The debate also focused on the tumultuous events in Ukraine, which were referred to as a serious challenge to the rule of law on both the EU and international levels. Thousands of protesters in Kiev’s Maidan Square demanded more democracy in their country; similarly as the people in many European capitals did 25 years ago. The question remains whether Ukrainians will be able to make their own democratic choice or whether they will be pushed by Russia.
Although the situation of Crimea is sometimes being compared to Kosovo, the discussion assessed the cases as very different, since there was never any real threat to the Russian population in Crimea. On the other hand, Kosovar Albanians were subjected to crimes against humanity by Serbian paramilitaries, which was the reason for the NATO intervention. In addition, Kosovo was never annexed by a NATO country. It was, under international supervision, allowed to determine whether or not it wanted to be independent. An important element of the Ukrainian crisis is the growing integration of the Euro-Russian economy, which is making it difficult for the EU to push back against Russia.
It was observed that we may have now entered the preliminary phases of a new Cold War, different than the previous one, and not necessarily ideological. It was noted that this time around, a balance of power is missing as Russia’s economic model and revenues will not allow it to continue its policies. Today’s threat is not about Russia’s power or military, but about what happens in the streets: the destabilizing popular protests. However, a participant noted that, psychologically, it is still difficult for Europeans to recognize Russia as a threat.

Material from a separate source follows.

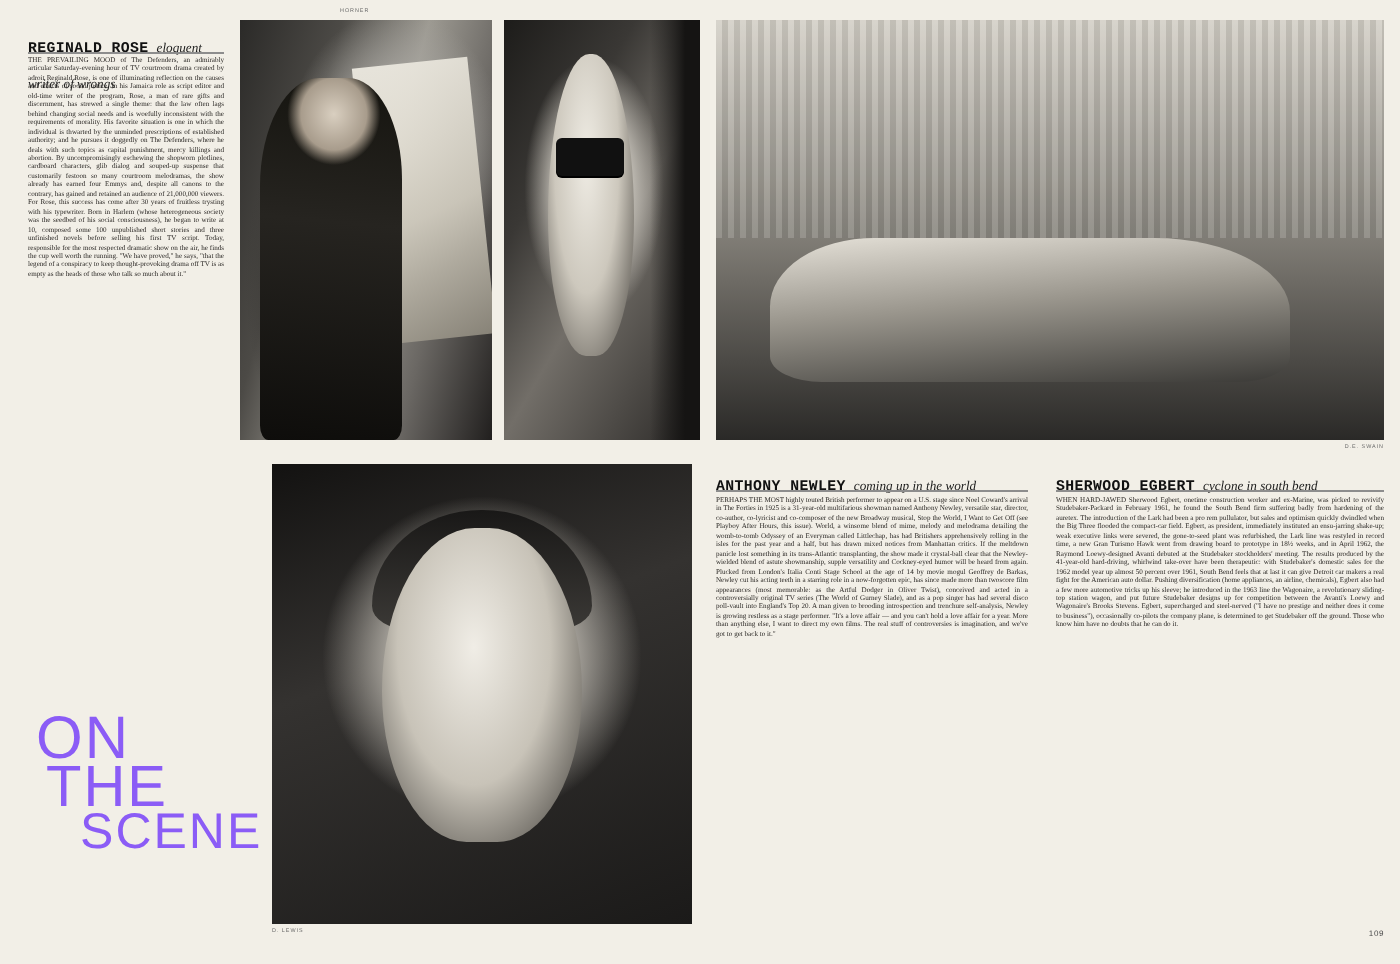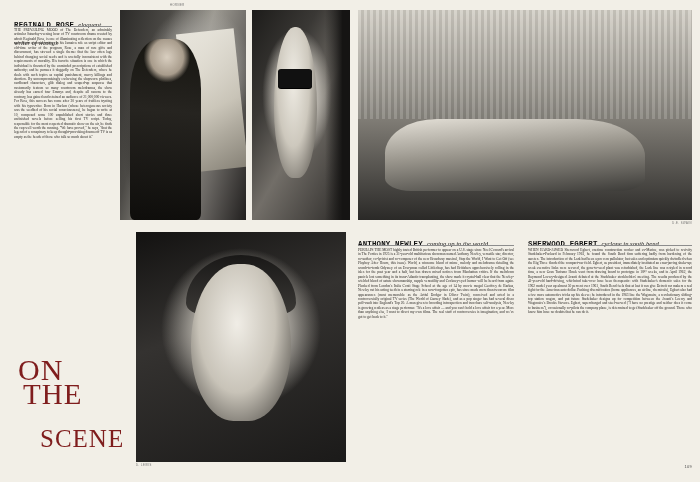"ON" #on-the-scene { color: #7f1d1d -> #8b5cf6; font-family: Liberation Serif, serif -> Liberation Sans, sans-serif }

Furthermore, the speakers elaborated on the possibility that the Ukrainian crisis is going to force the USA to regain focus on Europe after the proclaimed pivot towards Asia. The discussion also stressed the critical importance of the reestablishment of the US–EU strategic partnership. It was proposed that a fruitful area where the partnership can flourish is in energy security. As the USA is getting closer to becoming energy-independent from foreign resources, it has a strategic interest to lessen Europe’s dependence on the unstable Russian source of energy. One speaker believed speakers that a revival of the partnership is crucial in order to assess the Ukraine crisis.
The discussion was thematically linked to the upcoming annual Forum 2000 Conference to be held October 12–14, 2014 in Prague and October 15, 2014 in Brno, Ostrava, Bratislava, Budapest and Krakow.